**PROMPT**
Copy out exactly the line that contains "FSC-Certified & Sustainable Wood Sourcing" and all lines following it to the end of the data.

[Extracted page text data]
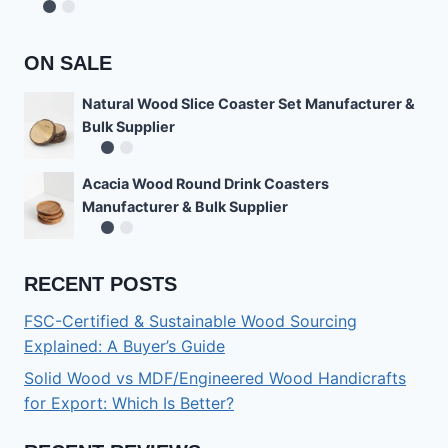
Rated
4.78
out of 5
ON SALE
Natural Wood Slice Coaster Set Manufacturer &
Bulk Supplier
Acacia Wood Round Drink Coasters
Manufacturer & Bulk Supplier
RECENT POSTS
FSC-Certified & Sustainable Wood Sourcing
Explained: A Buyer’s Guide
Solid Wood vs MDF/Engineered Wood Handicrafts
for Export: Which Is Better?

**ANSWER BELOW**
FSC-Certified & Sustainable Wood Sourcing
Explained: A Buyer’s Guide
Solid Wood vs MDF/Engineered Wood Handicrafts
for Export: Which Is Better?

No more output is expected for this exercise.